*** Opening of Records for this task ***
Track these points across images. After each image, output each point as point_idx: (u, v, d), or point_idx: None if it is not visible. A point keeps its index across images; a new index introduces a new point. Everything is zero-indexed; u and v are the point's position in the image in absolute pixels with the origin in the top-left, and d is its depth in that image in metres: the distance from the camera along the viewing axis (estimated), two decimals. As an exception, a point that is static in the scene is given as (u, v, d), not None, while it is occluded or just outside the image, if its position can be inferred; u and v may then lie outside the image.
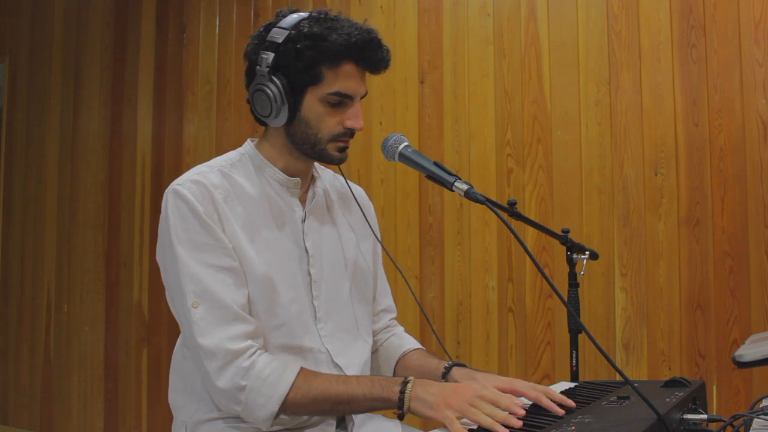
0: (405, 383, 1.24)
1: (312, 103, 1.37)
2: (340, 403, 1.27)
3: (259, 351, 1.29)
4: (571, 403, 1.20)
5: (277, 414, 1.27)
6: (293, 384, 1.26)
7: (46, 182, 4.02)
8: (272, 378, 1.26)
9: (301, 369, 1.29)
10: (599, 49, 2.53)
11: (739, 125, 2.30)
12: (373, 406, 1.27)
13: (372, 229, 1.58)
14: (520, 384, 1.27)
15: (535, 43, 2.65)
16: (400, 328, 1.67)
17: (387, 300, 1.65)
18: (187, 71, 3.55)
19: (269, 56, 1.35)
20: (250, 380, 1.26)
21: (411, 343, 1.61)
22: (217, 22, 3.48)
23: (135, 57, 3.74)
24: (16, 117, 4.20)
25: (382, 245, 1.61)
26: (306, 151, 1.41)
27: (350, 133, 1.41)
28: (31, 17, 4.20)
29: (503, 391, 1.23)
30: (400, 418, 1.27)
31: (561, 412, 1.16)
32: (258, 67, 1.37)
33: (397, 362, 1.58)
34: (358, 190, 1.64)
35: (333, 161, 1.42)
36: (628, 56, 2.48)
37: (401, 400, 1.23)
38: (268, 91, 1.36)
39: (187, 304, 1.28)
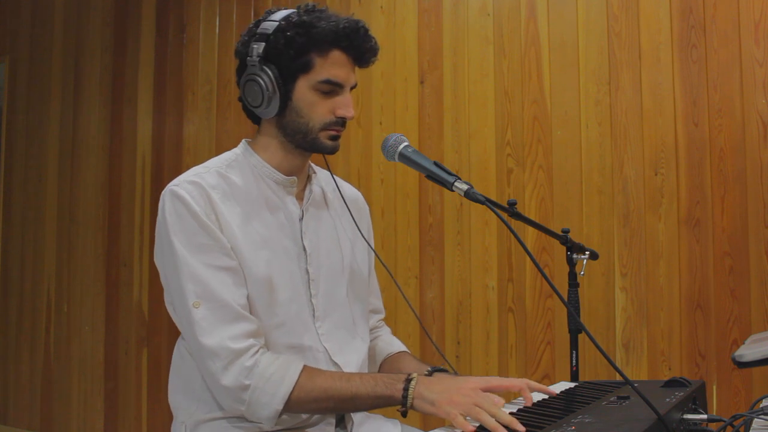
0: (408, 380, 1.24)
1: (303, 92, 1.38)
2: (344, 401, 1.28)
3: (261, 350, 1.29)
4: (552, 391, 1.23)
5: (281, 412, 1.27)
6: (297, 382, 1.27)
7: (46, 182, 4.02)
8: (276, 377, 1.26)
9: (304, 367, 1.29)
10: (599, 49, 2.53)
11: (739, 125, 2.30)
12: (377, 403, 1.27)
13: (362, 234, 1.57)
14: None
15: (535, 43, 2.65)
16: (387, 330, 1.68)
17: (377, 301, 1.66)
18: (187, 71, 3.55)
19: (260, 46, 1.37)
20: (253, 379, 1.26)
21: (396, 345, 1.62)
22: (217, 22, 3.48)
23: (135, 57, 3.74)
24: (16, 117, 4.20)
25: (374, 251, 1.61)
26: (298, 141, 1.41)
27: (341, 122, 1.41)
28: (31, 17, 4.20)
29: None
30: (404, 415, 1.27)
31: (530, 402, 1.20)
32: (249, 57, 1.38)
33: (381, 364, 1.59)
34: (353, 193, 1.64)
35: (326, 150, 1.42)
36: (628, 56, 2.48)
37: (404, 397, 1.23)
38: (260, 81, 1.36)
39: (188, 304, 1.28)
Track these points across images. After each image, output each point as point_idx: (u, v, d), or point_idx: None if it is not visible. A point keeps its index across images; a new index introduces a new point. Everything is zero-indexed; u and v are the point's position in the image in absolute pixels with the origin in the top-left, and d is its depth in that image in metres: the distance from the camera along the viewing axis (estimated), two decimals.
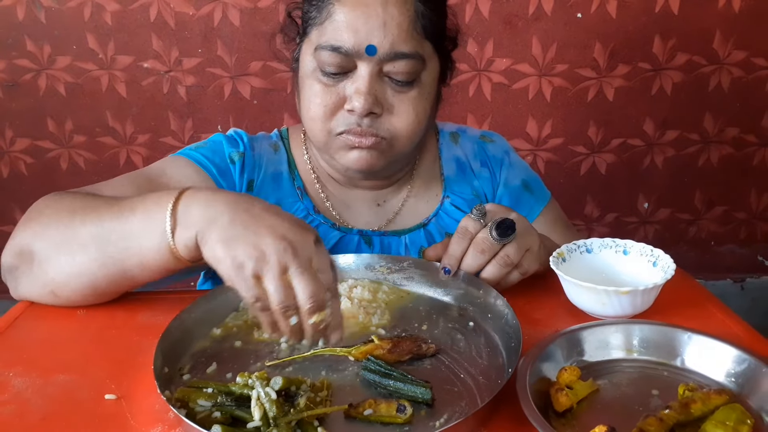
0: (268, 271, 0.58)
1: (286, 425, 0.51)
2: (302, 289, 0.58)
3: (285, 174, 0.94)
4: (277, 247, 0.58)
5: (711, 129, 1.91)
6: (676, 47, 1.79)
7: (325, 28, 0.79)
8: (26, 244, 0.71)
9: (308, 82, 0.82)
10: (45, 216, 0.72)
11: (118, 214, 0.67)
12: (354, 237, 0.92)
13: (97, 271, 0.68)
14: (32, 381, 0.62)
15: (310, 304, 0.58)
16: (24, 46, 1.75)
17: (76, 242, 0.68)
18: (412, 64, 0.79)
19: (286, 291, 0.58)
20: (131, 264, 0.67)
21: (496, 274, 0.73)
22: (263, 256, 0.58)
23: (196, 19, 1.74)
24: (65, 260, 0.69)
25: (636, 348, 0.63)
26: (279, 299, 0.58)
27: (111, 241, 0.67)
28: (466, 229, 0.74)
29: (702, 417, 0.53)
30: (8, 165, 1.88)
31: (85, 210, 0.70)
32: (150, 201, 0.66)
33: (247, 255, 0.58)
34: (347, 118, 0.81)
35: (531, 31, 1.77)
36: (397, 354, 0.63)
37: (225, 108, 1.83)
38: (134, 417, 0.56)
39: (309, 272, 0.59)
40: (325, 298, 0.59)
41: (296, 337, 0.61)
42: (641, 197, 1.99)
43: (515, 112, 1.86)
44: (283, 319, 0.59)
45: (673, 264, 0.73)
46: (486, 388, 0.59)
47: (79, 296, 0.72)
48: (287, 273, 0.58)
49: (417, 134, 0.84)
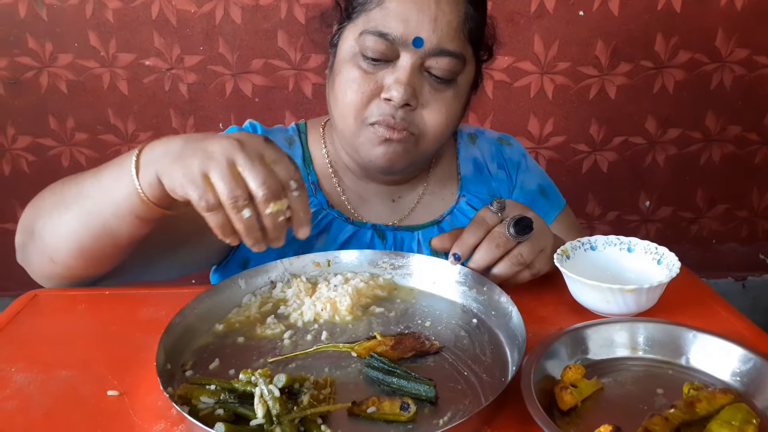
0: (215, 166, 0.57)
1: (290, 423, 0.51)
2: (252, 178, 0.57)
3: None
4: (222, 144, 0.58)
5: (713, 127, 1.90)
6: (679, 45, 1.79)
7: (374, 14, 0.80)
8: (28, 219, 0.75)
9: (346, 66, 0.82)
10: (44, 195, 0.76)
11: (96, 172, 0.70)
12: (368, 231, 0.93)
13: (80, 228, 0.70)
14: (35, 376, 0.62)
15: (263, 191, 0.57)
16: (26, 44, 1.74)
17: (62, 205, 0.71)
18: (454, 63, 0.80)
19: (235, 181, 0.57)
20: (107, 215, 0.68)
21: (506, 271, 0.73)
22: (209, 155, 0.58)
23: (198, 16, 1.73)
24: (55, 223, 0.71)
25: (641, 346, 0.63)
26: (226, 189, 0.57)
27: (89, 195, 0.69)
28: (483, 220, 0.74)
29: (707, 416, 0.52)
30: (10, 162, 1.88)
31: (74, 178, 0.73)
32: (123, 156, 0.68)
33: (195, 161, 0.59)
34: (382, 107, 0.80)
35: (533, 29, 1.77)
36: (400, 351, 0.63)
37: (226, 105, 1.83)
38: (137, 413, 0.56)
39: (259, 161, 0.58)
40: (279, 187, 0.58)
41: (254, 236, 0.60)
42: (643, 195, 1.99)
43: (517, 110, 1.86)
44: (235, 213, 0.58)
45: (678, 262, 0.73)
46: (490, 386, 0.58)
47: (71, 260, 0.73)
48: (236, 166, 0.58)
49: (444, 135, 0.85)
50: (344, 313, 0.71)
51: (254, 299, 0.74)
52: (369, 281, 0.77)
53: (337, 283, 0.76)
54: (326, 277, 0.78)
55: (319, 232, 0.91)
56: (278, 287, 0.76)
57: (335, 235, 0.91)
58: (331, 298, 0.72)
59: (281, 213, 0.59)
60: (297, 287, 0.75)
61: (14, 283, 1.89)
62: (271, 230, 0.60)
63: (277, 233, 0.61)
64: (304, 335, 0.68)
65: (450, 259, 0.74)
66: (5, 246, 1.96)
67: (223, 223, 0.60)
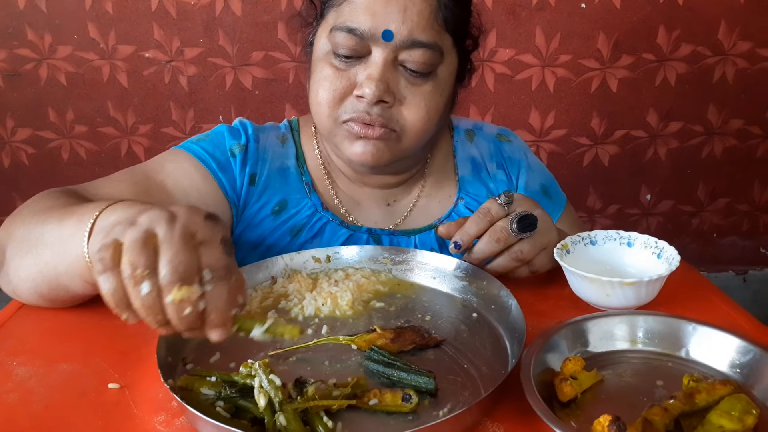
0: (131, 232, 0.48)
1: (293, 412, 0.51)
2: (163, 253, 0.47)
3: (292, 169, 0.90)
4: (153, 214, 0.49)
5: (715, 121, 1.90)
6: (681, 38, 1.78)
7: (343, 9, 0.77)
8: (1, 241, 0.71)
9: (320, 65, 0.80)
10: (21, 215, 0.71)
11: (61, 217, 0.64)
12: (363, 236, 0.90)
13: (37, 275, 0.66)
14: (36, 370, 0.62)
15: (167, 270, 0.46)
16: (25, 36, 1.74)
17: (27, 244, 0.66)
18: (429, 55, 0.76)
19: (142, 249, 0.46)
20: (61, 271, 0.63)
21: (504, 266, 0.73)
22: (133, 222, 0.49)
23: (198, 8, 1.73)
24: (18, 262, 0.68)
25: (640, 339, 0.63)
26: (127, 255, 0.47)
27: (47, 244, 0.64)
28: (488, 211, 0.73)
29: (707, 407, 0.52)
30: (9, 155, 1.88)
31: (48, 212, 0.67)
32: (89, 207, 0.62)
33: (117, 228, 0.49)
34: (355, 104, 0.77)
35: (534, 22, 1.76)
36: (400, 344, 0.63)
37: (226, 98, 1.82)
38: (137, 406, 0.56)
39: (181, 238, 0.47)
40: (191, 270, 0.47)
41: (155, 318, 0.48)
42: (644, 189, 1.99)
43: (518, 103, 1.85)
44: (132, 284, 0.46)
45: (677, 255, 0.73)
46: (490, 379, 0.59)
47: (33, 299, 0.71)
48: (154, 237, 0.48)
49: (426, 131, 0.81)
50: (345, 308, 0.71)
51: (255, 294, 0.74)
52: (370, 277, 0.77)
53: (338, 279, 0.76)
54: (327, 272, 0.78)
55: (313, 236, 0.88)
56: (279, 282, 0.76)
57: (329, 239, 0.89)
58: (332, 293, 0.73)
59: (189, 303, 0.47)
60: (298, 282, 0.75)
61: None
62: (174, 320, 0.48)
63: (182, 326, 0.48)
64: (305, 329, 0.68)
65: (451, 246, 0.74)
66: None
67: (115, 289, 0.47)
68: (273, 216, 0.88)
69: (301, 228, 0.88)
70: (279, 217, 0.88)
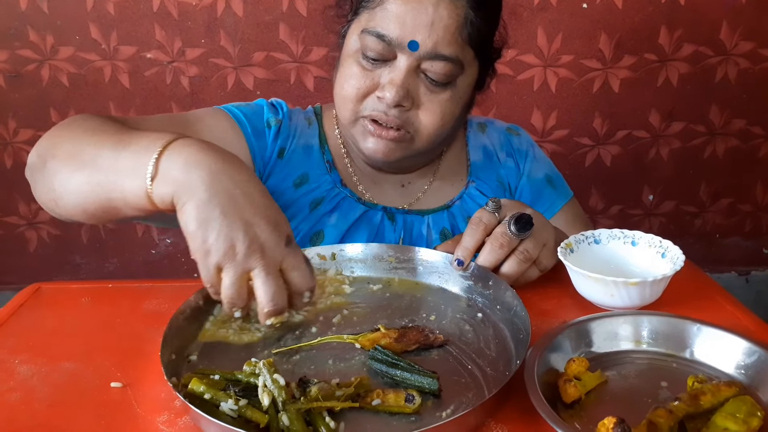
0: (231, 268, 0.60)
1: (296, 412, 0.51)
2: (263, 293, 0.60)
3: (316, 147, 0.96)
4: (246, 248, 0.59)
5: (717, 121, 1.89)
6: (683, 38, 1.78)
7: (375, 14, 0.82)
8: (44, 149, 0.73)
9: (348, 61, 0.85)
10: (69, 129, 0.74)
11: (116, 144, 0.67)
12: (378, 212, 0.94)
13: (88, 193, 0.68)
14: (38, 368, 0.62)
15: (270, 307, 0.61)
16: (27, 37, 1.74)
17: (78, 160, 0.68)
18: (450, 67, 0.81)
19: (238, 291, 0.61)
20: (116, 197, 0.66)
21: (516, 269, 0.73)
22: (231, 252, 0.59)
23: (200, 9, 1.73)
24: (66, 175, 0.69)
25: (645, 339, 0.63)
26: (228, 296, 0.61)
27: (103, 169, 0.66)
28: (480, 221, 0.74)
29: (712, 409, 0.52)
30: (11, 156, 1.88)
31: (99, 132, 0.70)
32: (144, 141, 0.65)
33: (217, 245, 0.59)
34: (376, 103, 0.83)
35: (536, 22, 1.76)
36: (404, 343, 0.63)
37: (228, 98, 1.82)
38: (140, 405, 0.56)
39: (273, 276, 0.60)
40: (285, 302, 0.62)
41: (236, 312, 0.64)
42: (646, 189, 1.98)
43: (520, 104, 1.85)
44: (228, 308, 0.62)
45: (682, 255, 0.72)
46: (494, 380, 0.58)
47: (74, 213, 0.71)
48: (249, 274, 0.60)
49: (439, 135, 0.86)
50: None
51: None
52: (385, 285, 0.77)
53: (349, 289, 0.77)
54: (338, 271, 0.79)
55: (332, 209, 0.93)
56: None
57: (346, 213, 0.93)
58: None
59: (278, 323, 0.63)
60: None
61: (17, 276, 1.90)
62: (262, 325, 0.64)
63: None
64: (309, 327, 0.68)
65: (453, 265, 0.74)
66: (8, 240, 1.97)
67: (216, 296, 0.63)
68: (294, 188, 0.93)
69: (320, 201, 0.93)
70: (300, 189, 0.93)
*** Close of Records for this task ***
• Work task:
Above are the lines; repeat exactly the ones from the line containing "34: (347, 118, 0.81)" down to the line containing "48: (287, 273, 0.58)", both inclusive.

• Your response:
34: (347, 118, 0.81)
35: (531, 31, 1.77)
36: (397, 354, 0.63)
37: (225, 108, 1.83)
38: (134, 417, 0.56)
39: (309, 272, 0.59)
40: (325, 298, 0.59)
41: (296, 337, 0.61)
42: (641, 197, 1.99)
43: (515, 112, 1.86)
44: (283, 319, 0.59)
45: (673, 264, 0.73)
46: (486, 388, 0.59)
47: (79, 296, 0.72)
48: (287, 273, 0.58)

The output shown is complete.